ラボグロウンダイヤモンドの鑑定書は、基本的に天然ダイヤモンドのものと同じです。天然ダイヤと同じように厳しく鑑定されますが、カラーとクラリティの区分は天然ダイヤモンドの鑑定区分より少なくなっています。さらに、鑑定書は合成ダイヤモンドグレーディングレポートとして作成されるため、天然ダイヤモンドとは体裁が異なるものです。また、ラボグロウンダイヤモンドであることも鑑定書に記載されます。

「どちらのダイヤモンドのほうが高いのか?」

ラボグロウンダイヤモンドと天然ダイヤモンドの大きな違いは価格です。現在アメリカでは、ラボグロウンダイヤモンドが天然ダイヤモンドの半値くらいで取引されています。天然ダイヤモンドは、98%が不純物を含んでいるため、出回っているダイヤモンドの多くが純粋なダイヤモンドではありません。その中で、残り2%の純粋なダイヤモンドは高値で取引されているのです。一方、ラボグロウンダイヤモンドはすべてが純粋なダイヤモンドであり、不純物は一切含まれていません。天然ダイヤモンドよりも安いだけでなく、より高品質で美しいダイヤモンドだと言えます。

ラボグロウンダイヤモンドの付加価値

ラボグロウンダイヤモンドが登場したことで、ダイヤモンドの希少性が失われるわけではありません。また、ラボグロウンダイヤモンドは天然ダイヤモンドには存在しないレインボーカラーや、天然では稀少なレッドも生成することができます。
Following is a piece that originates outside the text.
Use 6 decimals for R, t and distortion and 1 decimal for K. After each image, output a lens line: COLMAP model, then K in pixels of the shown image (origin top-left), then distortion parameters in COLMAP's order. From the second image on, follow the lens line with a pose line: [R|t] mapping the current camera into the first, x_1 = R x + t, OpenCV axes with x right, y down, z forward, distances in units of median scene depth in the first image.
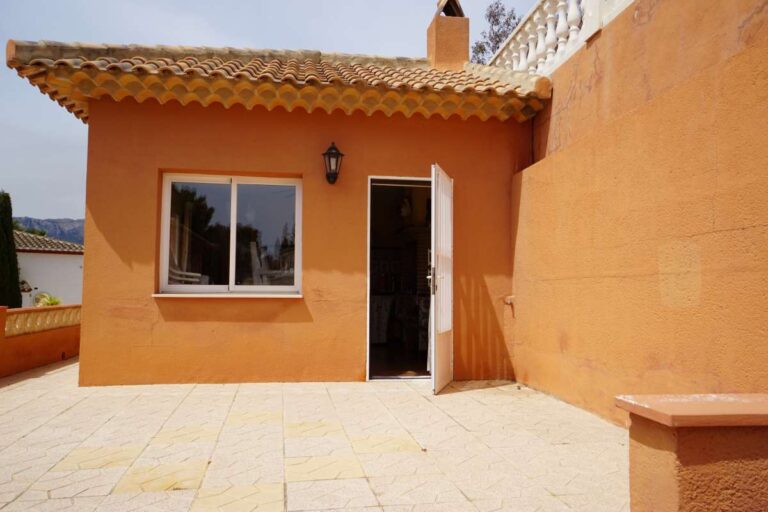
lens RADIAL K [[573.4, 0, 385.1], [0, 573.4, 255.2], [0, 0, 1]] dist [0.009139, 0.013966]
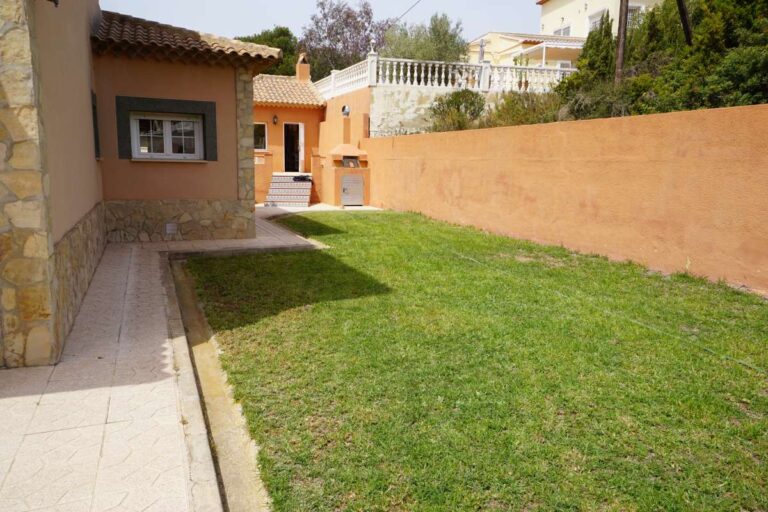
lens RADIAL K [[573.4, 0, 381.4], [0, 573.4, 256.0], [0, 0, 1]] dist [0.009139, 0.013966]
pose [[0.975643, -0.027758, 0.217601, -0.270819], [-0.020002, 0.976573, 0.214254, -0.098650], [-0.218450, -0.213388, 0.952232, -3.310481]]
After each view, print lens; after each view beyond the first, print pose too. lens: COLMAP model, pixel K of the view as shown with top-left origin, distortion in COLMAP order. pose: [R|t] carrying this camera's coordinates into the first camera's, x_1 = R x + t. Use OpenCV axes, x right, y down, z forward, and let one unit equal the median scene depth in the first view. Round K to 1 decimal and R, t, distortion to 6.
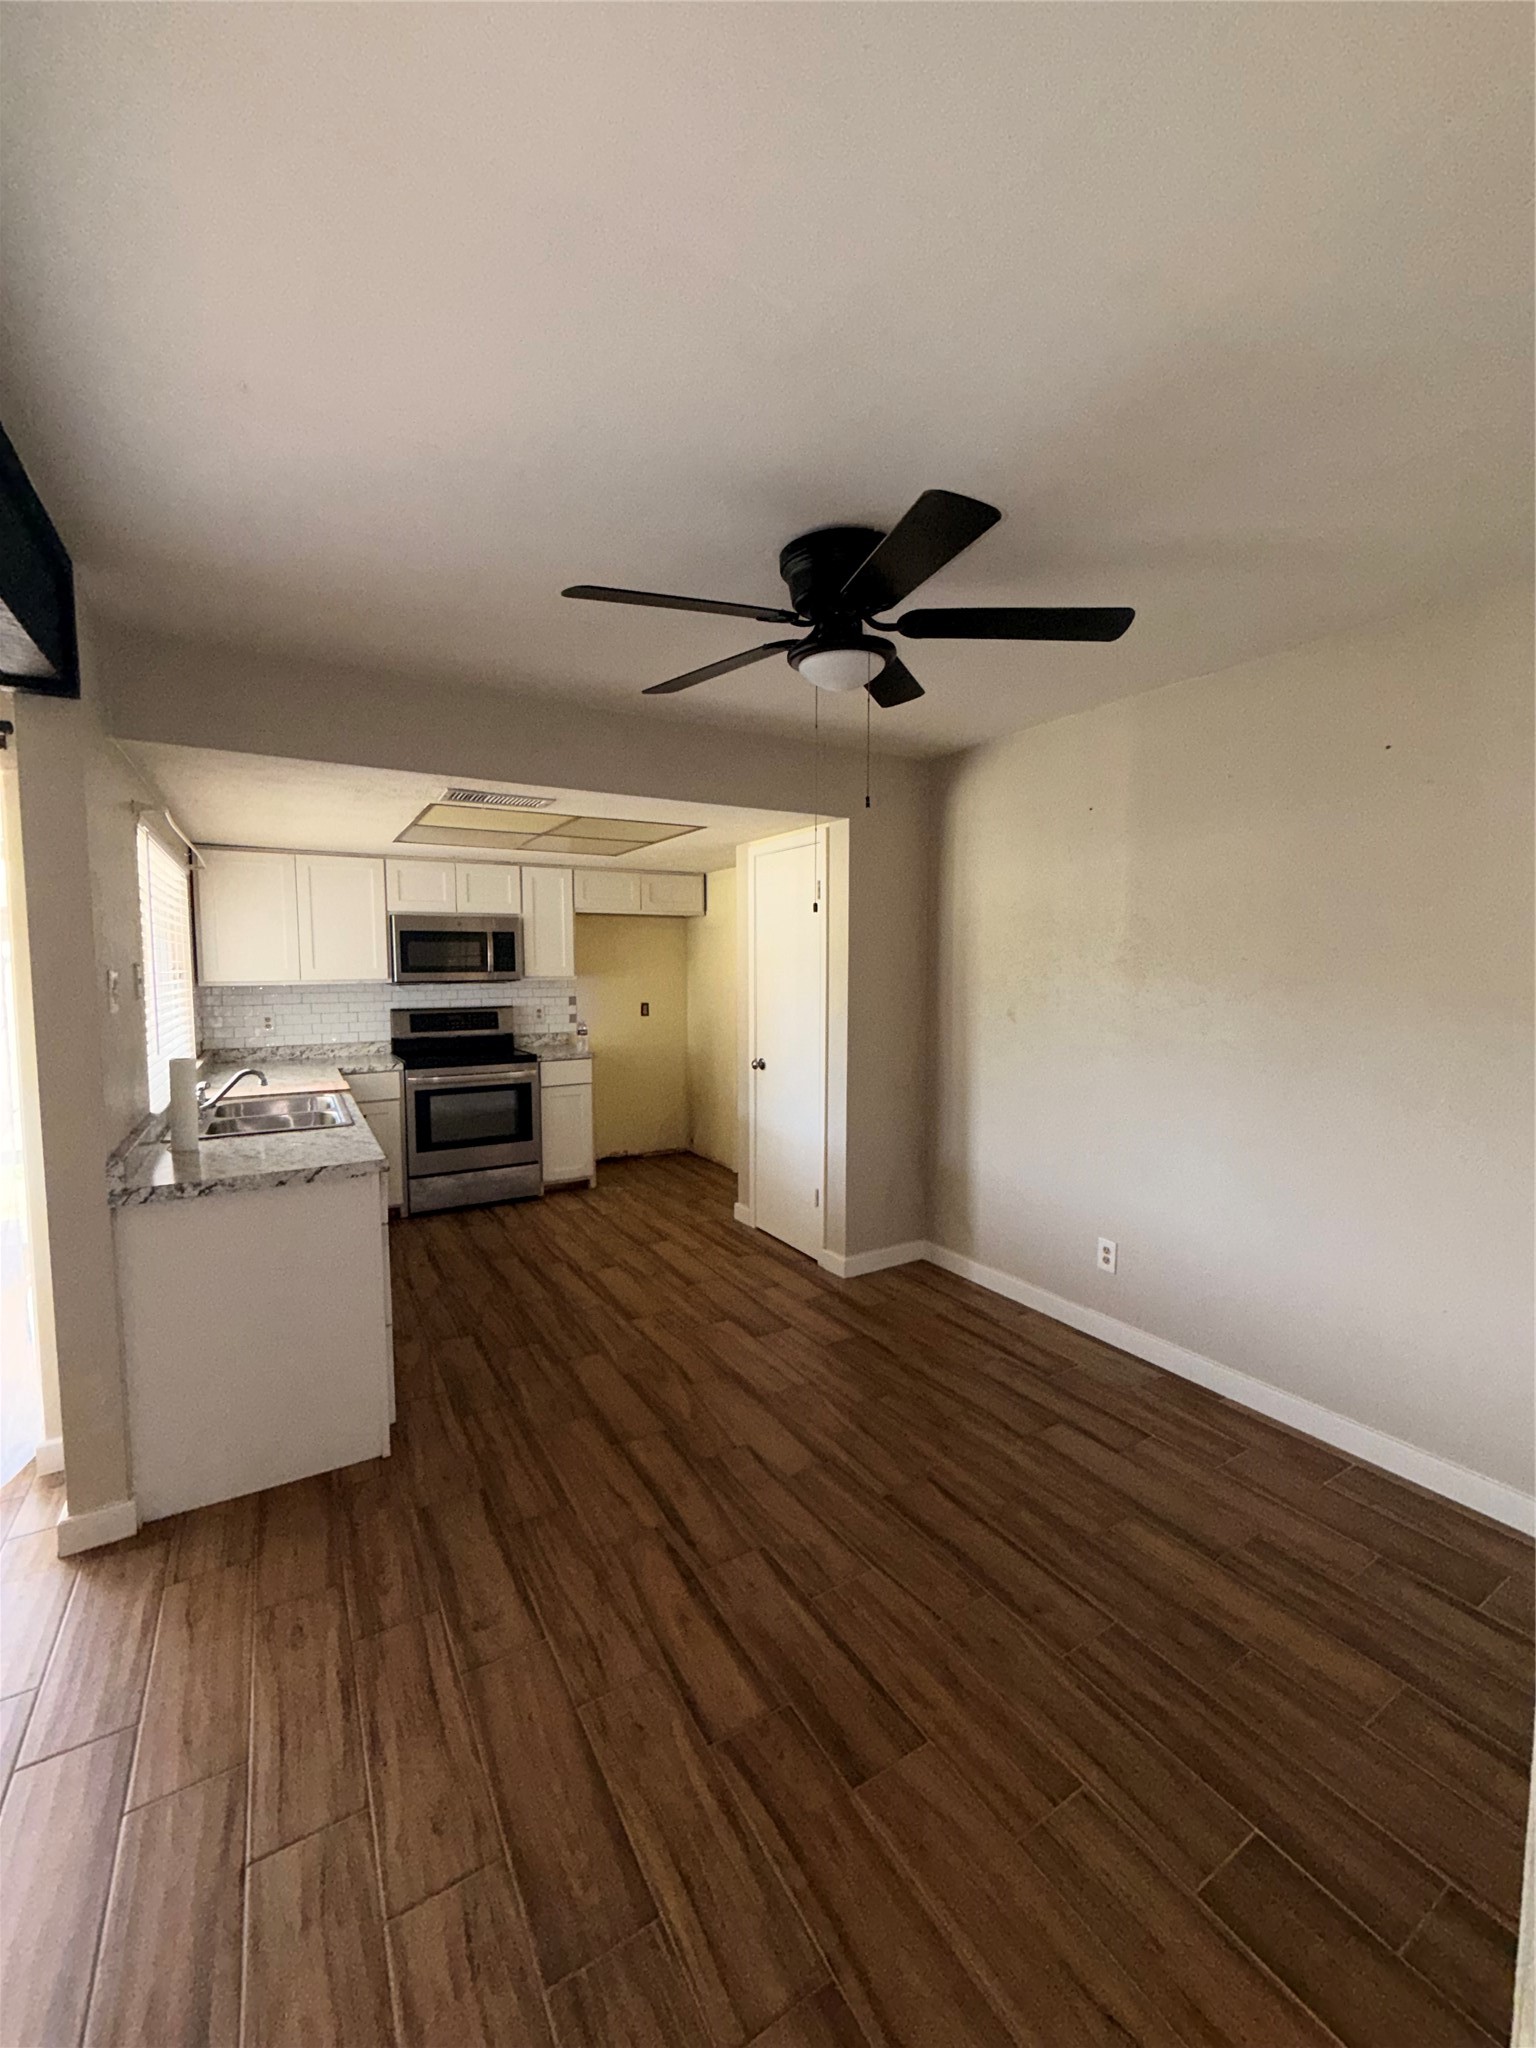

さらに、ラボグロウンダイヤモンドにブロックチェーン技術を連携させることで、ダイヤモンドの情報を確認できる仕組みも考えられています(ピュアダイヤモンドモンドブロックチェーンプロジェクト)。ブロックチェーンとは、仮想通貨に利用されている技術で、通貨の取引記録をネット上でやり取りできる技術のことです。この技術を使うことで、ダイヤモンドに記載された識別コードから鑑定情報がわかるようになり、盗難防止にもつながります。このように、ラボグロウンダイヤモンドは付加価値の付いたダイヤモンドとして、市場で高い評価を得る可能性があるのです。

 

「ラボグロウンダイヤモンドに込められた期待」

実は、天然ダイヤモンドには環境問題や紛争問題といった様々な問題点があります。一方、ラボグロウンダイヤモンドには、天然ダイヤモンドが抱えている問題点を解決できるという意味でも期待がかかっているようです。

天然ダイヤモンドの問題点

天然ダイヤモンドには以下のような問題点があります。

・ダイヤモンドの採掘による環境破壊
・ダイヤモンドを巡る紛争の勃発
・ダイヤモンド採掘現場での劣悪な労働環境
・産出量の減少

このような問題点を解決するには、ダイヤモンドを環境や紛争に影響を及ぼさず、安定して供給できるラボグロウンダイヤモンドの普及が有効であると考えられます。天然ダイヤモンドは、わずか1gを採掘するために膨大なエネルギーが必要です。しかも、市場に出回るまでのプロセスで、自然環境や労働環境など様々な問題点があります。そのような問題を解決できることが、ラボグロウンダイヤモンドには期待されているのです。

ラボグロウンダイヤモンドの欠点

ラボグロウンダイヤモンドには、明らかな欠点はありません。品質は天然ダイヤモンドと変わらず、しかも不純物が含まれることもないからです。さらに、天然ダイヤモンドでは希少とされるカラーダイヤモンドを生成することができ、将来的にはブロックチェーン技術と連携させることで付加価値を付けることも可能です。あえて欠点を挙げるとすれば、天然ダイヤモンドより安価なため、価値が低いとみなされてしまうことかもしれません。しかし、自然環境や労働環境の問題に関心がある人なら、天然ダイヤモンドより高い価値を見いだせるでしょう。

「ラボグロウンダイヤモンドの未来」

これまで「人工ダイヤモンド」と呼ばれるダイヤモンドは、天然ダイヤモンドとは品質の異なる合成ダイヤモンドでした。しかし、この記事で人工ダイヤモンドとラボグロウンダイヤモンドは明らかに異なることがおわかりいただけたかと思います。素晴らしい生成技術により、天然ダイヤモンドと同等あるいはそれ以上のダイヤモンドがつくれるようになったのです。さらに、天然ダイヤモンドにはない付加価値を付けることで、将来的にはダイヤモンド市場でも高い評価を受ける可能性があります。また、天然ダイヤモンドの問題点も解決することができ、未来のダイヤモンドとして普及することが期待されます。